A CBS broadcast affiliate in Seattle aired new accusations emerging from the Central American nation, where members of a presidential advance team one year ago reportedly were seen by a government subcontractor paying for sex at a strip club and taking escorts back to their hotel rooms.

They are the latest claims to hit the presidential protection force still reeling from a Colombia sex scandal that saw eight agents dismissed, and follow revelations that three U.S. Marines and a State Department employee were punished for involvement with a prostitute in Brazil.

"Right now they have begun to question supervisors that were on the ground, personnel attached to the embassy," Representative Sheila Jackson Lee told CNN after a briefing with under-fire Secret Service director Mark Sullivan.

"They have not completed an investigation, but they really need more facts and they really are seeking for anyone who would come forward."

The Secret Service sent a memo to members of Congress Thursday saying it was looking into the allegations, and any credible information "will be followed up on in an appropriate manner," a congressional source told Agence France Presse.

KIRO 7 Eyewitness News quoted a subcontractor who worked "extensively" with the Secret Service advance team and some military specialists, and spent time with them at a popular San Salvador strip club days before President Barack Obama's trip to the country in March 2011.
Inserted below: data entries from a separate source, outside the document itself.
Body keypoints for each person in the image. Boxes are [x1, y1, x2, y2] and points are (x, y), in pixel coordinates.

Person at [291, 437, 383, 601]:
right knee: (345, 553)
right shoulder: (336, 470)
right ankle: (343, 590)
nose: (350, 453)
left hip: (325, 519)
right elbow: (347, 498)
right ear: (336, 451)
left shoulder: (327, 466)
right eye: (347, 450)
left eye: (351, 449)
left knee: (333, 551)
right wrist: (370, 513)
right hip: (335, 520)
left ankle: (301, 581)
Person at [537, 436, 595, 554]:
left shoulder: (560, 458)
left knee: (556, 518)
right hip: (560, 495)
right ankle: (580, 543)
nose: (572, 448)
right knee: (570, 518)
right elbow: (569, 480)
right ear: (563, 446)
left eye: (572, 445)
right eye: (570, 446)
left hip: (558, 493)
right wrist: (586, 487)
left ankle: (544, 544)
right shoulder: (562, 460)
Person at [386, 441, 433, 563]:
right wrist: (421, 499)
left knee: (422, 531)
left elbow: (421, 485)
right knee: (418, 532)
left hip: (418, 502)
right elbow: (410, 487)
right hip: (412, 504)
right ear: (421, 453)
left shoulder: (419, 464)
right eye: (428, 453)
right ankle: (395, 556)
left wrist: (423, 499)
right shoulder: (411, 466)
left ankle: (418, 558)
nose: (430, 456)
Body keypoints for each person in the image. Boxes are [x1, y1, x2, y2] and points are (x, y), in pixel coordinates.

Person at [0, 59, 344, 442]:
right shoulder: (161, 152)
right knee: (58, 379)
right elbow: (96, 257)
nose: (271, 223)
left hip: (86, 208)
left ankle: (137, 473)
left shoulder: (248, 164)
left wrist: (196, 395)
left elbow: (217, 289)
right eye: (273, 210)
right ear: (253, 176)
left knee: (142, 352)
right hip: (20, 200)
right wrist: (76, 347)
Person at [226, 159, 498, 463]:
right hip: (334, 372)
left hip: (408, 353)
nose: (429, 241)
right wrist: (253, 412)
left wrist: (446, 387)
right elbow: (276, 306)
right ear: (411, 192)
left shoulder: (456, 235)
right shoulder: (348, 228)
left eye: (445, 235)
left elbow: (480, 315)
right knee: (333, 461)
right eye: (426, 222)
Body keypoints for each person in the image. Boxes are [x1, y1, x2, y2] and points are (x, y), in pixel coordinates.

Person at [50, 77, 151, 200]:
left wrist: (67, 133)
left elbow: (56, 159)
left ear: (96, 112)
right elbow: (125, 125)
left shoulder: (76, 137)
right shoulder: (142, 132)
"Our witness tells us he repeatedly saw the Secret Service agents exchange money for sexual favors within the club, and on at least two occasions, those agents took escorts back to their hotel rooms," Chris Halsne, the investigative reporter who broke the story, said on CBS.
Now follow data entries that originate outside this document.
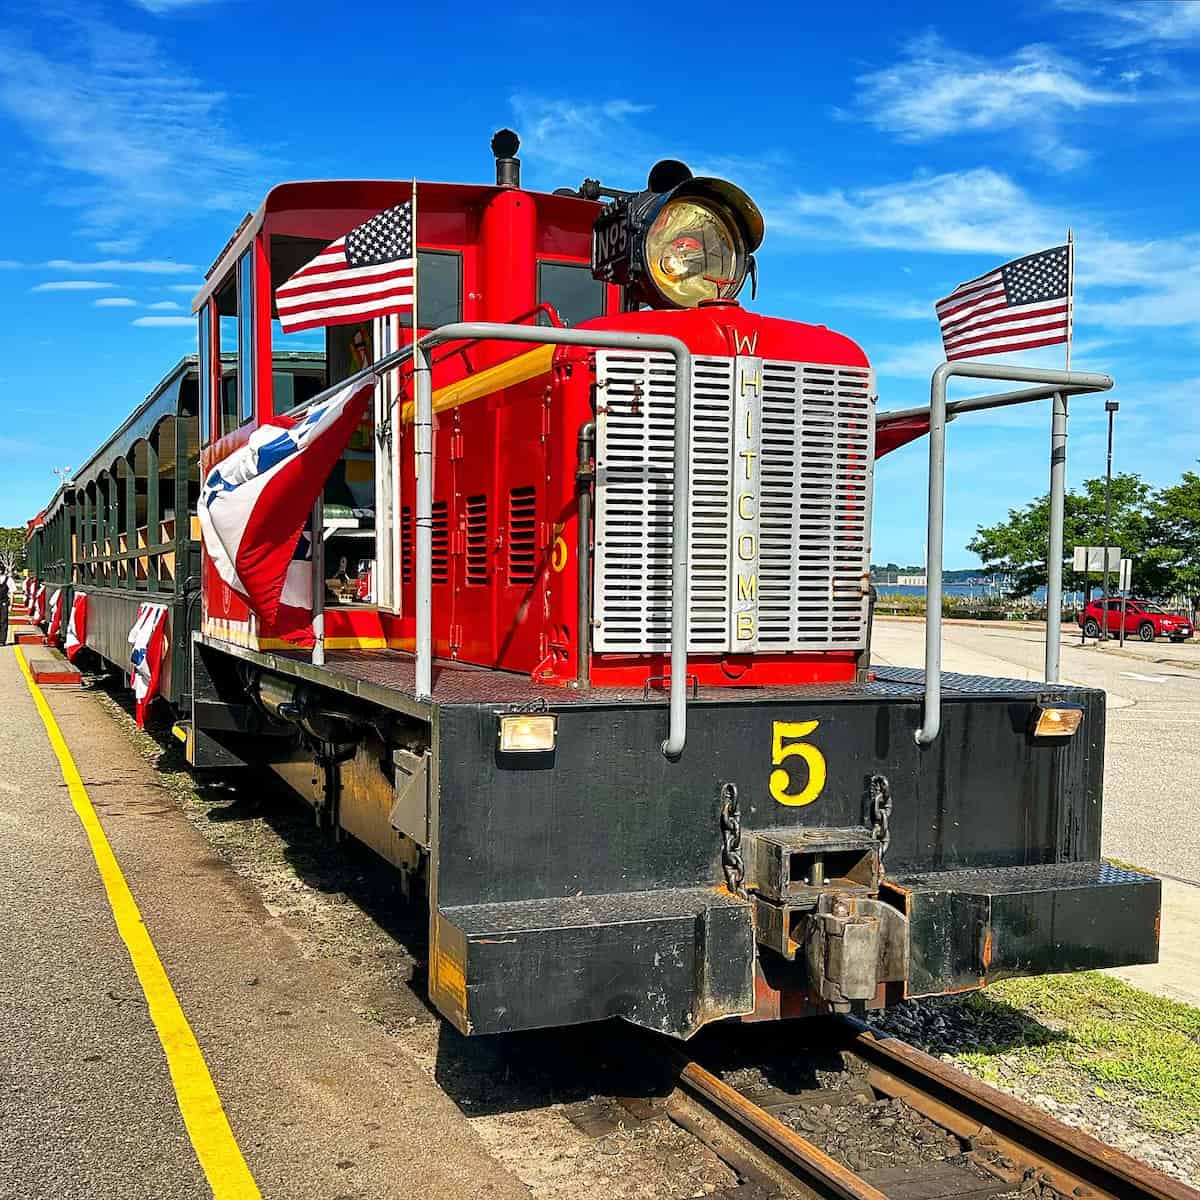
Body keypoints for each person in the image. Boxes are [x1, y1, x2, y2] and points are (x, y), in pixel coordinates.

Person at [0, 569, 10, 646]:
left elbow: (12, 592)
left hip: (4, 602)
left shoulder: (8, 579)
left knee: (3, 621)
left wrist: (11, 605)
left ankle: (2, 640)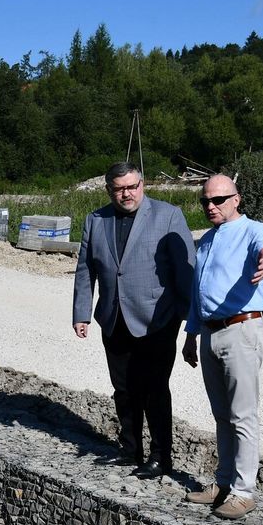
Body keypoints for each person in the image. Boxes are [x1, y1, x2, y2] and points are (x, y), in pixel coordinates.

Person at [72, 162, 196, 477]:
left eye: (132, 187)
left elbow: (185, 270)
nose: (126, 194)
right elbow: (86, 270)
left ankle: (160, 456)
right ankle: (129, 449)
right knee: (123, 388)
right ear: (109, 190)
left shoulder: (168, 216)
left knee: (155, 388)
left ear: (142, 184)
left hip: (157, 319)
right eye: (119, 189)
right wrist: (81, 313)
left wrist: (189, 320)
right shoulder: (95, 220)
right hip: (114, 318)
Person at [181, 174, 263, 520]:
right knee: (222, 414)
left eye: (218, 200)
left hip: (241, 328)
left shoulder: (253, 230)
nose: (211, 206)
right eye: (205, 201)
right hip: (211, 333)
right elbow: (198, 292)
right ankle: (223, 483)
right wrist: (191, 335)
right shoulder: (207, 240)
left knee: (243, 414)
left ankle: (243, 491)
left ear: (236, 199)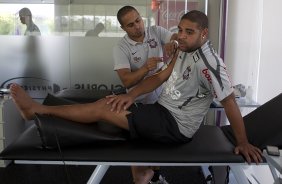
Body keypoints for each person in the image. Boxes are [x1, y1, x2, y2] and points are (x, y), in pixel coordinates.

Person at [9, 10, 263, 184]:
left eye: (189, 32)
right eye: (180, 30)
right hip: (162, 113)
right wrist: (130, 95)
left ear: (204, 34)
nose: (181, 36)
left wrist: (243, 141)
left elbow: (229, 101)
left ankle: (36, 111)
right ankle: (144, 175)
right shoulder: (182, 50)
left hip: (175, 127)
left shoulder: (210, 65)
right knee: (111, 106)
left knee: (104, 108)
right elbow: (159, 77)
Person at [113, 6, 177, 183]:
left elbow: (173, 38)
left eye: (138, 20)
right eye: (131, 24)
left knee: (157, 145)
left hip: (160, 101)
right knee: (139, 150)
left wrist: (174, 43)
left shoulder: (155, 31)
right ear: (123, 28)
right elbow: (126, 81)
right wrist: (145, 68)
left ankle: (156, 177)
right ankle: (144, 178)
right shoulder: (121, 48)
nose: (138, 26)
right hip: (137, 104)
He also said the club owner verified that Secret Service agents had been there that week.

The White House was mum on the allegations.

"I simply don't have anything for you on that from here," Obama spokesman Jay Carney told reporters.

Asked whether the president previously knew of the claims, he said: "I don't know that any of us were aware of it until we read newspaper reports."

While the Pentagon is investigating 12 military personnel allegedly involved in the Colombia events, Defense Secretary Leon Panetta said "there's no investigation ongoing" regarding the El Salvador accusations.

Two days earlier, he said three U.S. Marines and an embassy staffer in Brazil "were severely punished" and sent home over an incident involving a prostitute, another potential black eye in the broadening scandal.

The events in Colombia, where agents allegedly brought sex workers back to their hotel rooms in Cartagena, have brought deep embarrassment to the agency in an election year.

At a Senate hearing Wednesday, Homeland Security chief Janet Napolitano said she and Obama had full confidence in Sullivan, but pledged to "leave no stone unturned" in her investigation.

Napolitano said she found no evidence of an agency-wide problem, insisting there have been no complaints of similar misbehavior at any time during the past two and a half years, a period during which the agency provided protection on more than 900 foreign trips and 13,000 domestic trips.

But should the El Salvador allegations hold up, it would put the entire culture of the service under even greater scrutiny.

"If these allegations are true, the behavior is absolutely unacceptable," Jackson Lee said.

She said Sullivan had begun putting together a "working group that's going to deal with this issue of culture" and was restricting agent behavior.

"The agency will say no foreign nationals will be allowed in your room," the congresswoman said, and "it will be absolutely illegal in terms of your job for you to in essence attend or be associated with any place of bad acts."

The strip club owner made clear he hosted other US officials too, including embassy staff and FBI and Drug Enforcement Administration agents.

The State Department said Thursday it will inquire with its embassy about the allegations.